The Next Generation: Ronnie Grisanti’s at Regalia

The Commercial Appeal

September 25, 2018

The new Ronnie Grisanti’s is a labor of love.

“I knew my father wanted one more restaurant. I had to do this for him,” said chef and owner Judd Grisanti with tears in his eyes.

The Grisanti family has been serving its beloved Northern Italian fare in Memphis for more than 100 years. Judd’s great-grandfather Rinaldo opened his first Memphis restaurant in 1909. Over the years, the family has grown and branched out, and there have been several Grisanti-owned restaurants — each one loved by its customers.

“After my dad passed away last year, I decided it was time to open a new Ronnie Grisanti’s,” Judd said.

Judd went in search of a new location, considering spots all up and down the Poplar corridor.

“I knew I wanted about a 4,000- to 4,500-square-foot space.  One where I can be involved from the front door to the back door. A place I could really wrap my arms around,” he said.

A location in Regalia Shopping Center offered just what he was looking for in a restaurant. He approached Mike Miller, the owner of Heritage Tavern, and eventually made him an offer he couldn’t refuse.

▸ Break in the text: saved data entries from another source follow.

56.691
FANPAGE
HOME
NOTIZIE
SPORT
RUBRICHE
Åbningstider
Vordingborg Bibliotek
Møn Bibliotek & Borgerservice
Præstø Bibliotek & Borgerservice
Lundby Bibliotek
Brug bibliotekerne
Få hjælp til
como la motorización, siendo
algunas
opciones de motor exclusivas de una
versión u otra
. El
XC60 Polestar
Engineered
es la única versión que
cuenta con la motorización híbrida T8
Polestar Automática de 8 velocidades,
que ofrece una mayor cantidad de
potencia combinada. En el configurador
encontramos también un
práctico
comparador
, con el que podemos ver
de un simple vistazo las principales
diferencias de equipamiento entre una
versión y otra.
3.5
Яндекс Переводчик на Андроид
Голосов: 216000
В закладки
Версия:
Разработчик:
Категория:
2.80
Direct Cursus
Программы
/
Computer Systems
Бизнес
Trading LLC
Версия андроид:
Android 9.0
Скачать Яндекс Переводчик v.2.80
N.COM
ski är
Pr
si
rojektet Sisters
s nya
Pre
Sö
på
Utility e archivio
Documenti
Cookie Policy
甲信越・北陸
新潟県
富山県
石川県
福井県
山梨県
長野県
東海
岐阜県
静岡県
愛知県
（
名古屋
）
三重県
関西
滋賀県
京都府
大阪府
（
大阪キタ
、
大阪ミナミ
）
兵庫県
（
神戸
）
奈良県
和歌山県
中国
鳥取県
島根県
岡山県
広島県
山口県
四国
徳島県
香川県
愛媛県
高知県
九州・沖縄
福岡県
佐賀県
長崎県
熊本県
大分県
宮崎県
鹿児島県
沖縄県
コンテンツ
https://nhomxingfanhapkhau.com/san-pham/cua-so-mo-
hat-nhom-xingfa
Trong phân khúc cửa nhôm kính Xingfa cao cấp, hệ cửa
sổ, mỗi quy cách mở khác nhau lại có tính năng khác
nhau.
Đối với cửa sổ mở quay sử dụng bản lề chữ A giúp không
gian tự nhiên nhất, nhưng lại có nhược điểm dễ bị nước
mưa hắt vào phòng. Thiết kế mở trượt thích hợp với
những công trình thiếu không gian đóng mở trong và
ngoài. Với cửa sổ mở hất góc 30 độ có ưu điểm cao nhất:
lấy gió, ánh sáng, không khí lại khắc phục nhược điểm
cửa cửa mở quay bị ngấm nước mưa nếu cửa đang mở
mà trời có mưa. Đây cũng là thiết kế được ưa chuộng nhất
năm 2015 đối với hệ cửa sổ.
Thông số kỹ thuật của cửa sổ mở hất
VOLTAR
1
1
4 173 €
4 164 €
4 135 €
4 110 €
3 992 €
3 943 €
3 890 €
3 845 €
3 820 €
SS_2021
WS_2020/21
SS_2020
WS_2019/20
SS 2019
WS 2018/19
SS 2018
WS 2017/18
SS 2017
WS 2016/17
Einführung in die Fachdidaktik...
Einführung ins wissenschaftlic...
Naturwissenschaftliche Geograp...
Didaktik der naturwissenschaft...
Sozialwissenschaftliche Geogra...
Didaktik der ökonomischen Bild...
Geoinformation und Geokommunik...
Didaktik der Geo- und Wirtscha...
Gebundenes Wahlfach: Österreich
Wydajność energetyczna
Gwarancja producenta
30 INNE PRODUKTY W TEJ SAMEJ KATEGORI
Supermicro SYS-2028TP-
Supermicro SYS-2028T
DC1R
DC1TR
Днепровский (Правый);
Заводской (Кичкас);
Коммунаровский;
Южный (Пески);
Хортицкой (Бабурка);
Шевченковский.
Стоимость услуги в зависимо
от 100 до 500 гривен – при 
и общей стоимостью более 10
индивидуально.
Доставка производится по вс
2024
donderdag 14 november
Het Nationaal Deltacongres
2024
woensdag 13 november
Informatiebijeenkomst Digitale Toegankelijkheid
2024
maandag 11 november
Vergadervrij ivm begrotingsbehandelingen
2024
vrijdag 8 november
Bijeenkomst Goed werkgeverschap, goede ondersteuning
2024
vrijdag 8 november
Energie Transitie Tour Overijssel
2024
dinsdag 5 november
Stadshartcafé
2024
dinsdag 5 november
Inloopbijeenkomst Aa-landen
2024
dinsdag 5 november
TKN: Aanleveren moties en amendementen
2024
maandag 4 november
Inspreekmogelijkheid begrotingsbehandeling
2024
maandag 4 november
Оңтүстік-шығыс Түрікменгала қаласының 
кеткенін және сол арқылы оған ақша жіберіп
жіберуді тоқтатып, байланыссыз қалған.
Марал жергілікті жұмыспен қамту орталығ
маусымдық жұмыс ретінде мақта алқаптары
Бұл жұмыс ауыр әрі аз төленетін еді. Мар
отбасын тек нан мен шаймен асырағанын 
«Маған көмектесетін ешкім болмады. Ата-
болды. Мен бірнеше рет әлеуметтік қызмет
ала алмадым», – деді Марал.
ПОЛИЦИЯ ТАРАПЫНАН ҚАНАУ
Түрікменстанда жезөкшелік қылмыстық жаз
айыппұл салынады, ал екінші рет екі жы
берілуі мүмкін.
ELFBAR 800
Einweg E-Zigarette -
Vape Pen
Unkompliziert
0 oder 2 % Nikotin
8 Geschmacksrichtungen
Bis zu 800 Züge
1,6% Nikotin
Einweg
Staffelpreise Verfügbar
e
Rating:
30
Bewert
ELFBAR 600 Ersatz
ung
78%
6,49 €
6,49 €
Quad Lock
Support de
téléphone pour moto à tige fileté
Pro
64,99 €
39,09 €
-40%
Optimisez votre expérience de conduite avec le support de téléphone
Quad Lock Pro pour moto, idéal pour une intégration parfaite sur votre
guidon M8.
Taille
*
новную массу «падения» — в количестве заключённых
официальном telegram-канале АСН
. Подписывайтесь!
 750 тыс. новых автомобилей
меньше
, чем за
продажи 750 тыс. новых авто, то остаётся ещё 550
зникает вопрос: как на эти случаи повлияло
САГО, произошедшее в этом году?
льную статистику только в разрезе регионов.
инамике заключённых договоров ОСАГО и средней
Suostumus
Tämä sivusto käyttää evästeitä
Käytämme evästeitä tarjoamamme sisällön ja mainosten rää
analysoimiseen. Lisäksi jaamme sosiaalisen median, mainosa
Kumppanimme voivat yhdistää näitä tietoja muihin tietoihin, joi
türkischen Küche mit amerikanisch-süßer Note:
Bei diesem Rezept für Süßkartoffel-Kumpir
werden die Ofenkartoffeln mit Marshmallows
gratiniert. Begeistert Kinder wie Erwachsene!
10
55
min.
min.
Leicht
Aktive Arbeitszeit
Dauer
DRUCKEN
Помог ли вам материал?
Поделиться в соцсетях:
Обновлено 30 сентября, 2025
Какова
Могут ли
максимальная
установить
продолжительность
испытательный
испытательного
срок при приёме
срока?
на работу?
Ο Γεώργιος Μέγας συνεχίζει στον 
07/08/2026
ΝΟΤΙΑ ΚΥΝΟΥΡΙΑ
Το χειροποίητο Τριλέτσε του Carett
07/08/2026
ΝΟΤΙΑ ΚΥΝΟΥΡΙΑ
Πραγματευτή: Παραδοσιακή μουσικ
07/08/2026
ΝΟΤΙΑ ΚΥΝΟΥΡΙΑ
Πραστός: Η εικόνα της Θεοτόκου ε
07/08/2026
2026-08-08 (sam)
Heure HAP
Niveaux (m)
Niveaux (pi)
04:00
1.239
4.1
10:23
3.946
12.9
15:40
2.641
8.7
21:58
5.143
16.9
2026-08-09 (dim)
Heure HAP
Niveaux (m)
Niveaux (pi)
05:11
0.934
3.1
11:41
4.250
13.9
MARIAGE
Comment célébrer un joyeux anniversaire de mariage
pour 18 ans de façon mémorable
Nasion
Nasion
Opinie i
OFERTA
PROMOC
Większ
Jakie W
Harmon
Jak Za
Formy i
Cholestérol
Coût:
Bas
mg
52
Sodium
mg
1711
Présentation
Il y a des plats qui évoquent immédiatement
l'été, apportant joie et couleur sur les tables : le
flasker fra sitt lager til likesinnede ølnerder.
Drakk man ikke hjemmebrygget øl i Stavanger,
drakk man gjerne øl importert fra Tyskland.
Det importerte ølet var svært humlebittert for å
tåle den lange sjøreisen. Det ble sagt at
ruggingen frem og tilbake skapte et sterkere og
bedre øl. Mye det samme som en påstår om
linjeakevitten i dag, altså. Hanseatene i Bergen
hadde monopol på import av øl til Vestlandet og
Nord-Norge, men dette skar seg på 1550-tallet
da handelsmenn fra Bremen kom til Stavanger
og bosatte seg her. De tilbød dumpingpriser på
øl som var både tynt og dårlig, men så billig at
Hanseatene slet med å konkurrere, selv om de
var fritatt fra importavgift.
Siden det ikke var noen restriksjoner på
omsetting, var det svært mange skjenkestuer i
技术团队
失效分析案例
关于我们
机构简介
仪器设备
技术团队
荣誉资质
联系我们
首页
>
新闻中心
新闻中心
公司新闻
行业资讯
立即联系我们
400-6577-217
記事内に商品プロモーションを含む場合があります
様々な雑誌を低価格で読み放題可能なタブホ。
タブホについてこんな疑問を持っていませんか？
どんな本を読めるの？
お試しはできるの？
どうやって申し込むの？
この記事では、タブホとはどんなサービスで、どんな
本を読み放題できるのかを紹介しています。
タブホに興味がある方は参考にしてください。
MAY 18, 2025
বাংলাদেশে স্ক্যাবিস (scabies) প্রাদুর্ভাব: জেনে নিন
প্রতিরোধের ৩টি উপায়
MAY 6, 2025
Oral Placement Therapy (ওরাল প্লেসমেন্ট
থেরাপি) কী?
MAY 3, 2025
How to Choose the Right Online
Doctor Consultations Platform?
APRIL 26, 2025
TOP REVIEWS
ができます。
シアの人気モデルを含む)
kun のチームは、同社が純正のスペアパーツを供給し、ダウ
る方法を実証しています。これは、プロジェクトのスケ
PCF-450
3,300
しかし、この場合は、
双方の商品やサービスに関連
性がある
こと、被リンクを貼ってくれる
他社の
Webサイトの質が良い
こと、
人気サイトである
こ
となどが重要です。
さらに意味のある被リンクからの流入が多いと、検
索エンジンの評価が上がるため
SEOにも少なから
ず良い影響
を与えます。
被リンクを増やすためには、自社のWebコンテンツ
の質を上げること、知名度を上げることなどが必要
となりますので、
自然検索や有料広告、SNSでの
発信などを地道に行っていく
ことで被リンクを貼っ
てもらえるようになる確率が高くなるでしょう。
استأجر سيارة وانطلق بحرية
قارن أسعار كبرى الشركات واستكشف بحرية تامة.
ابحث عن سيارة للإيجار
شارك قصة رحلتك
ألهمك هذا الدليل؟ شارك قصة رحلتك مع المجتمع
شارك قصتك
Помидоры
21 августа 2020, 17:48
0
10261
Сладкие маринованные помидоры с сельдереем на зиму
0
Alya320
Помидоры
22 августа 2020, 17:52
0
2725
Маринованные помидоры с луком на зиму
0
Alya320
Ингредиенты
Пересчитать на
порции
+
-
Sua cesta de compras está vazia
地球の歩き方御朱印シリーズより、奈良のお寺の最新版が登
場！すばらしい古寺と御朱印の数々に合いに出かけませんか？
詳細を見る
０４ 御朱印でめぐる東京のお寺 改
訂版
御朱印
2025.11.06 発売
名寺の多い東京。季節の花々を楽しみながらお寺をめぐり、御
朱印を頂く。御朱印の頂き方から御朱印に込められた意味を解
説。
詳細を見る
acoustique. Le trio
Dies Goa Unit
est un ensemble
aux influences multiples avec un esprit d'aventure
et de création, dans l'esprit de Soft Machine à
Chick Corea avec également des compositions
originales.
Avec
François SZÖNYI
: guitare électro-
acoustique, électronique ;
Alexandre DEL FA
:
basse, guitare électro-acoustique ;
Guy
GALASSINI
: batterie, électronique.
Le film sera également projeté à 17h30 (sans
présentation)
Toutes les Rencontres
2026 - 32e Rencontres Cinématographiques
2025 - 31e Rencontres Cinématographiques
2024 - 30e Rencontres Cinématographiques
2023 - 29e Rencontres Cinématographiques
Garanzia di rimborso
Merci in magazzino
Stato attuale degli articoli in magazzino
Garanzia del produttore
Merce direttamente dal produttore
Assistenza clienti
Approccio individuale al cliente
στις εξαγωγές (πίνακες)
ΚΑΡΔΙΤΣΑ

“This space felt like home to me,” Judd said of the location that once was Mikasa Japanese Restaurant. “When my children were little, we’d come here for sushi. Like it was yesterday, I remember them making mini sushi rolls for my then 2-year-old daughter.”

The new restaurant is scheduled to open Sept. 28.

Fans of the original Ronnie Grisanti’s will be relieved to know Judd plans to serve many of his family’s most popular dishes. That said, the menu will have a modern touch.

“I am calling my new recipes ‘Antiquo-Nuovo,’” Judd said. “I am taking old world recipes and making them with modern ingredients and techniques.”

Judd has invested in such modern cooking equipment as sous-vide immersion circulators, smoke guns and even a new state-of-the-art pasta machine.

Just like when his father was in charge, Judd plans to make all the restaurant’s pasta in house.

“Our pasta machine of 30 years broke this summer,” Judd said with a look of heartbreak on his face. “I wish we could still use it but it would have cost more to repair it than replace it.”

The new machine should make pasta-making more efficient, but it’s obvious Judd would have chosen sentimentality over efficiency on this particular piece of equipment.

“We will be making homemade ravioli, tortellini, tortelloni and even linguine with squid ink,” said Judd when asked to mention a few of the pastas they will prepare by hand.